-- Provided data follows --

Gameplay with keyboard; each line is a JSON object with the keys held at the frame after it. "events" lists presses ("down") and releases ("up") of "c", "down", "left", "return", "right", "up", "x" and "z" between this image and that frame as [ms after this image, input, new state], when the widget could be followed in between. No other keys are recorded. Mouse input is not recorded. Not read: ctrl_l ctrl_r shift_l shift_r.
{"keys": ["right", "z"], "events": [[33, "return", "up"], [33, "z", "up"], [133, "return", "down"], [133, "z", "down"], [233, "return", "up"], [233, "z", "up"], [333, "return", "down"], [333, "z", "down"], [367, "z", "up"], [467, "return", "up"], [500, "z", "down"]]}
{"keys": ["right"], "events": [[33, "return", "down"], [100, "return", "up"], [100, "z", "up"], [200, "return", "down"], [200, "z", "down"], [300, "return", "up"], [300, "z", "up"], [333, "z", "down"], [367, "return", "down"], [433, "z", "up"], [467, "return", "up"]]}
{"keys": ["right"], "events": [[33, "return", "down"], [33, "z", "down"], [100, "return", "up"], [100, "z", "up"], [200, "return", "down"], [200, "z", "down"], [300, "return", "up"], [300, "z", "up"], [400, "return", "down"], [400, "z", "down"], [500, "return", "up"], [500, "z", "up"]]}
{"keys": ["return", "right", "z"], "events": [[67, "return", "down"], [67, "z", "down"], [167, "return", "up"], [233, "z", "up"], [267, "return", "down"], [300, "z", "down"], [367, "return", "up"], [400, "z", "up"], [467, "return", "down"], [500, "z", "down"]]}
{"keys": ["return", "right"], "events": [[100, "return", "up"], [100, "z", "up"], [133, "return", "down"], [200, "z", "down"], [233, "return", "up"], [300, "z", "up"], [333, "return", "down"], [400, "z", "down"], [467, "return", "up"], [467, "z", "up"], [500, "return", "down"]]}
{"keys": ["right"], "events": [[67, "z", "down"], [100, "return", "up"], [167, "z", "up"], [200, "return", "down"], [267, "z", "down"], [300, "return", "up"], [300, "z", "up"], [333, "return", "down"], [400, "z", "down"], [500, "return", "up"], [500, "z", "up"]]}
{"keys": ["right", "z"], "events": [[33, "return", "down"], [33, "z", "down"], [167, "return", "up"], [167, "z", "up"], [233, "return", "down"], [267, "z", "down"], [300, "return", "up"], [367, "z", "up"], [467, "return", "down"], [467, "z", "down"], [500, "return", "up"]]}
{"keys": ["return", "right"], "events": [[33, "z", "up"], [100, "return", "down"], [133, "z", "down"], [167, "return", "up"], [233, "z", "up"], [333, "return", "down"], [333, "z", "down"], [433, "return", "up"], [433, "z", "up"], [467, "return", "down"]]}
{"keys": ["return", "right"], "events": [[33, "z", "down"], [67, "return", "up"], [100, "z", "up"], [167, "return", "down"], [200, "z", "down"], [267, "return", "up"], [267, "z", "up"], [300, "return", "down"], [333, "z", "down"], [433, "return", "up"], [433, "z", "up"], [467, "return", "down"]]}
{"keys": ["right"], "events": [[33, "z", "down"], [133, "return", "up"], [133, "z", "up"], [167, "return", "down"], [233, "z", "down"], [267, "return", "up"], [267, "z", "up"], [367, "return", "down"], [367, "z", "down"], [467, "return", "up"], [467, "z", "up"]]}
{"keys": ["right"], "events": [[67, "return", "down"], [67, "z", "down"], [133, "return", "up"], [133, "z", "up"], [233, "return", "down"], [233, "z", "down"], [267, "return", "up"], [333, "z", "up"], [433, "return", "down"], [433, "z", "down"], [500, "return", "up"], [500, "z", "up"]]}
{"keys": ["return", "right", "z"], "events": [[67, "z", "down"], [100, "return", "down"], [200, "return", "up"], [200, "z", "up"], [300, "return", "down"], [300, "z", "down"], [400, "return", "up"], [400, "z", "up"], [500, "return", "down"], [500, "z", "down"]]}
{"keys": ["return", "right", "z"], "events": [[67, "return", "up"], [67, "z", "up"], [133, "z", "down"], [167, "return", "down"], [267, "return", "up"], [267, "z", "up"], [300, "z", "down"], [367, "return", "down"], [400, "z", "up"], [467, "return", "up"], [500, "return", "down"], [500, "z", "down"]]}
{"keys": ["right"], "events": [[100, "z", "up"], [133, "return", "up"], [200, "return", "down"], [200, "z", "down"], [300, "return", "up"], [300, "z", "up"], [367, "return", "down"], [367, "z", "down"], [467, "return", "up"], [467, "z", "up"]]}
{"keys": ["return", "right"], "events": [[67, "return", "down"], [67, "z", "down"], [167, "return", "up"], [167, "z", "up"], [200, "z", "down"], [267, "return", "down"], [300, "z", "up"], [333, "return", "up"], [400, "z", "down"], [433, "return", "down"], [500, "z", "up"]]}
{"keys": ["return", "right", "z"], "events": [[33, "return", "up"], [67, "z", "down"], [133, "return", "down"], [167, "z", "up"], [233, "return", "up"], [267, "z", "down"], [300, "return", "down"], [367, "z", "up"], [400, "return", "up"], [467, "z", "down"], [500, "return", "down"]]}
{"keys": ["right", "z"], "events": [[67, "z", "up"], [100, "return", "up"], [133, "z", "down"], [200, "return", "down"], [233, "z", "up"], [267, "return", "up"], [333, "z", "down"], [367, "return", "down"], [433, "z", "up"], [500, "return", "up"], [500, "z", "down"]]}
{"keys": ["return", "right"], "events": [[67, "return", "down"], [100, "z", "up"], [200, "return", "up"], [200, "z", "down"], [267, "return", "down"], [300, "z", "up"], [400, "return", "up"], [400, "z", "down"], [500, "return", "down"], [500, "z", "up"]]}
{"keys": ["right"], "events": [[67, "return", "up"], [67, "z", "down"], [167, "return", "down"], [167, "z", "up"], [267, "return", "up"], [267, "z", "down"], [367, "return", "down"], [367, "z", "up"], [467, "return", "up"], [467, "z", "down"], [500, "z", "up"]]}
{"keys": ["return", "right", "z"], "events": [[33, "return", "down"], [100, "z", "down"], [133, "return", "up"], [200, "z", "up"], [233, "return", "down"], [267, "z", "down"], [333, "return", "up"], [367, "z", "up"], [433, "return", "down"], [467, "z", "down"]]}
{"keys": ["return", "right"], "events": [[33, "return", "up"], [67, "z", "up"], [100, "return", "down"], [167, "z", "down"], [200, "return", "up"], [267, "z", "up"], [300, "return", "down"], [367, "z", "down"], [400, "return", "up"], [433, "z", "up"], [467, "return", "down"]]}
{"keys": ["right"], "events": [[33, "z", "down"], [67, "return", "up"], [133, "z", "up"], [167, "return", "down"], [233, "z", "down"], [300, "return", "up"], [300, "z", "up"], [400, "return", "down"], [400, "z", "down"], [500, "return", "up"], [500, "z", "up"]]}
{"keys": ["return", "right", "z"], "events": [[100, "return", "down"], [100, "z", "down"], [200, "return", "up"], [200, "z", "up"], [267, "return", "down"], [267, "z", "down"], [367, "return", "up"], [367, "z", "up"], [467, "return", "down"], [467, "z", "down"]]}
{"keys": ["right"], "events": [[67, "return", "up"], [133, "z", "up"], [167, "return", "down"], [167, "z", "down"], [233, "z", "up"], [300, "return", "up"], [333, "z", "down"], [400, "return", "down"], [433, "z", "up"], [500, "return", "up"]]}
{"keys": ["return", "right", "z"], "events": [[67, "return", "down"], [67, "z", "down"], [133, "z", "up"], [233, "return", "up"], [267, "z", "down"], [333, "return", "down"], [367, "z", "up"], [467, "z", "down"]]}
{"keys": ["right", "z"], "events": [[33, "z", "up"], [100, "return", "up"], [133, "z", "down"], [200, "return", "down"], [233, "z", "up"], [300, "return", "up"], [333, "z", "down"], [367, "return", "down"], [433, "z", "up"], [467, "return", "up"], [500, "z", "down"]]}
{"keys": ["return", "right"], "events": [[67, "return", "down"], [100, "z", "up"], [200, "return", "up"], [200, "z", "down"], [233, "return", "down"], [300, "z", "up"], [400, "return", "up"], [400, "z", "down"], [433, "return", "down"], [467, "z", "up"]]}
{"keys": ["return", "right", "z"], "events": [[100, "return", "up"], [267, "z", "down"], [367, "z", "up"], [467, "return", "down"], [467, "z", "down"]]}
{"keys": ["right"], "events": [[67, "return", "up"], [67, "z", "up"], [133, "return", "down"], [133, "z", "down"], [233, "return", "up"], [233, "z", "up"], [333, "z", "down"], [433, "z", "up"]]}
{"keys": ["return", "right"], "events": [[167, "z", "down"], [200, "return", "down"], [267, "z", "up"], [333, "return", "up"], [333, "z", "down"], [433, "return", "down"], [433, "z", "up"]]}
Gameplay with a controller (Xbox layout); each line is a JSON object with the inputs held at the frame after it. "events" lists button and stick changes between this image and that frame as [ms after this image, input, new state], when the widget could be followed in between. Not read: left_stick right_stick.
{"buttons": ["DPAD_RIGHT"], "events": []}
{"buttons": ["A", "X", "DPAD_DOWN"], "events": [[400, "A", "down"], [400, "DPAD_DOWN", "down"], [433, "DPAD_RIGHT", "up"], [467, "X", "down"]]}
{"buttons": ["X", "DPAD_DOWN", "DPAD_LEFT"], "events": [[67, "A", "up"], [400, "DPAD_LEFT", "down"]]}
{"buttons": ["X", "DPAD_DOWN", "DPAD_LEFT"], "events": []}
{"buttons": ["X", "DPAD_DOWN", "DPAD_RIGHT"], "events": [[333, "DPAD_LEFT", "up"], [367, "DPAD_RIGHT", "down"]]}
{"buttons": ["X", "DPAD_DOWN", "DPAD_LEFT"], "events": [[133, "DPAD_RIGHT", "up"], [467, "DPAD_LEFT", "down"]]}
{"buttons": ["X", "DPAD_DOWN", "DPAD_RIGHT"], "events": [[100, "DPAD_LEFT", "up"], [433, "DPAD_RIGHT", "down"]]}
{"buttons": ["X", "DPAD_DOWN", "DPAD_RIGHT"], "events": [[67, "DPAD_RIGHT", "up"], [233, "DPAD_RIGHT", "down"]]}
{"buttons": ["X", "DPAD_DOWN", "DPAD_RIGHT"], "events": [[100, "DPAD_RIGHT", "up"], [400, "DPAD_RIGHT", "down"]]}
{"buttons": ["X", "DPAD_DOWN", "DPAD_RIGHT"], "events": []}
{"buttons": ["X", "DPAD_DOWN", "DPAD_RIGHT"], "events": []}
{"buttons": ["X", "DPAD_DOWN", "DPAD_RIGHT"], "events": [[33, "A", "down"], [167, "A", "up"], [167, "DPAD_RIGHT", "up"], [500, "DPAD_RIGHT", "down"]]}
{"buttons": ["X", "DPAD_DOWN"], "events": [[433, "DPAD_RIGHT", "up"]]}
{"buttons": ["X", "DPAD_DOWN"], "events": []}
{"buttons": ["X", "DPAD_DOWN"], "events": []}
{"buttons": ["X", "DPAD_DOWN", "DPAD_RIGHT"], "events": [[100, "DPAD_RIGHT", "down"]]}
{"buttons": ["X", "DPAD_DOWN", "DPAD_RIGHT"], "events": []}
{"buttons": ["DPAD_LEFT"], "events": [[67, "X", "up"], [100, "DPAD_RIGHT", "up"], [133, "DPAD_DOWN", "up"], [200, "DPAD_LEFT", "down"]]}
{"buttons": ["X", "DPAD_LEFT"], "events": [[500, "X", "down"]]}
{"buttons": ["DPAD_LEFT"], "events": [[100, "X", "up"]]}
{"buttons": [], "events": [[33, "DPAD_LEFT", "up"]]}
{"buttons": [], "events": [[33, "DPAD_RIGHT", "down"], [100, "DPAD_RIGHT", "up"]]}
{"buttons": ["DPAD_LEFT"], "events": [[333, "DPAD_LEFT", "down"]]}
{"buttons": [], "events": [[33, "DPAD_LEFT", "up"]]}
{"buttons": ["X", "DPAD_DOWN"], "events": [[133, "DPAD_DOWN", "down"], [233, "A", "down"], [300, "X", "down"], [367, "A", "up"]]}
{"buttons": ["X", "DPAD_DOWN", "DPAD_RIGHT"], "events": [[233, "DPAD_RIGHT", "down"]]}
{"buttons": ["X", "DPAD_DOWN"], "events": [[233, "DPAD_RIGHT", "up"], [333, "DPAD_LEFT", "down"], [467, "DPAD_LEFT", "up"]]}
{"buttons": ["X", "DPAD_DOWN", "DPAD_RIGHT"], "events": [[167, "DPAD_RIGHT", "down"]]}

-- Provided data concluded --

The result is a copy of every line above where the word "image" shows up.

Gameplay with keyboard; each line is a JSON object with the keys held at the frame after it. "events" lists presses ("down") and releases ("up") of "c", "down", "left", "return", "right", "up", "x" and "z" between this image and that frame as [ms after this image, input, new state], when the widget could be followed in between. No other keys are recorded. Mouse input is not recorded. Not read: ctrl_l ctrl_r shift_l shift_r.
Gameplay with a controller (Xbox layout); each line is a JSON object with the inputs held at the frame after it. "events" lists button and stick changes between this image and that frame as [ms after this image, input, new state], when the widget could be followed in between. Not read: left_stick right_stick.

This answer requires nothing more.